_Work instruction_
Please write out exactly the lines of the data below from the line holding "다이어트 몇 개월 해야 효과 있는지 | 건강한 다이어" through the line holding "Copyright © 2026", and leave out the rest.

Dataset entries:
▶
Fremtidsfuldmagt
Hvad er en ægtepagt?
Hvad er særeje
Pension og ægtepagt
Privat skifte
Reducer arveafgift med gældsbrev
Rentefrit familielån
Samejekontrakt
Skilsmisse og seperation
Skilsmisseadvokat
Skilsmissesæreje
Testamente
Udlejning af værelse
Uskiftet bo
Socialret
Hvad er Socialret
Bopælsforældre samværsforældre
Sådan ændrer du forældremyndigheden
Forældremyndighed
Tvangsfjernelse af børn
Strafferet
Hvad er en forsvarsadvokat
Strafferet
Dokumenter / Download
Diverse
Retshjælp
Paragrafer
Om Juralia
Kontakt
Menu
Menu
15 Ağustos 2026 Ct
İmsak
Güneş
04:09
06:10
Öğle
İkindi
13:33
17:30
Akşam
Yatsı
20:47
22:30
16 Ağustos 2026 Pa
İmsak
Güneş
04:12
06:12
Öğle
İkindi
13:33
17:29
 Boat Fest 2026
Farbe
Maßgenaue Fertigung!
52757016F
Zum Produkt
◀
▶
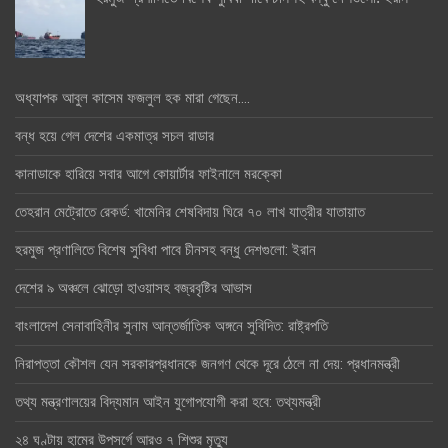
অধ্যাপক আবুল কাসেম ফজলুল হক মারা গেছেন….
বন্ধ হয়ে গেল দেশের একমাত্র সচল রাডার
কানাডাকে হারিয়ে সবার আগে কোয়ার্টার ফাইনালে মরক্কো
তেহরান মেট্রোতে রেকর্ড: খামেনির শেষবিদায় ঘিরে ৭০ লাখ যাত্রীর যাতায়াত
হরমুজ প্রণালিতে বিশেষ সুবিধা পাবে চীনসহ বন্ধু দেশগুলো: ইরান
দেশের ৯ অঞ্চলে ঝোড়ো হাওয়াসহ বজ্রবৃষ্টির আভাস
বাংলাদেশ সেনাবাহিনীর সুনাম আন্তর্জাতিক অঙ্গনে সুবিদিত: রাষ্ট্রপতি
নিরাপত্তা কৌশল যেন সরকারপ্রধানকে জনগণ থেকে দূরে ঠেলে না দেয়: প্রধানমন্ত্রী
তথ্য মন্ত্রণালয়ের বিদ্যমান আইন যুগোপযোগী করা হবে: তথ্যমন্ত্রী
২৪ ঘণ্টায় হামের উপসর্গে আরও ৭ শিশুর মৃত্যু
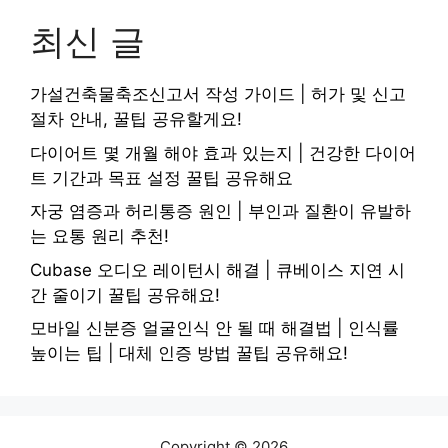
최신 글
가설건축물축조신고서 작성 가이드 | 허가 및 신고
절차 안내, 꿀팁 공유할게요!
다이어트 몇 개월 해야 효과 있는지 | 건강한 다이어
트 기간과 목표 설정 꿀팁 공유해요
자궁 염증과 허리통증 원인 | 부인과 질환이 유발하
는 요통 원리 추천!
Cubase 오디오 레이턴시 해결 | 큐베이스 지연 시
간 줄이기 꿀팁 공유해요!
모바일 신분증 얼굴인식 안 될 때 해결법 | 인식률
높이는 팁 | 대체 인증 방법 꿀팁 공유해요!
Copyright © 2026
◀
_Solution to this problem_
다이어트 몇 개월 해야 효과 있는지 | 건강한 다이어
트 기간과 목표 설정 꿀팁 공유해요
자궁 염증과 허리통증 원인 | 부인과 질환이 유발하
는 요통 원리 추천!
Cubase 오디오 레이턴시 해결 | 큐베이스 지연 시
간 줄이기 꿀팁 공유해요!
모바일 신분증 얼굴인식 안 될 때 해결법 | 인식률
높이는 팁 | 대체 인증 방법 꿀팁 공유해요!
Copyright © 2026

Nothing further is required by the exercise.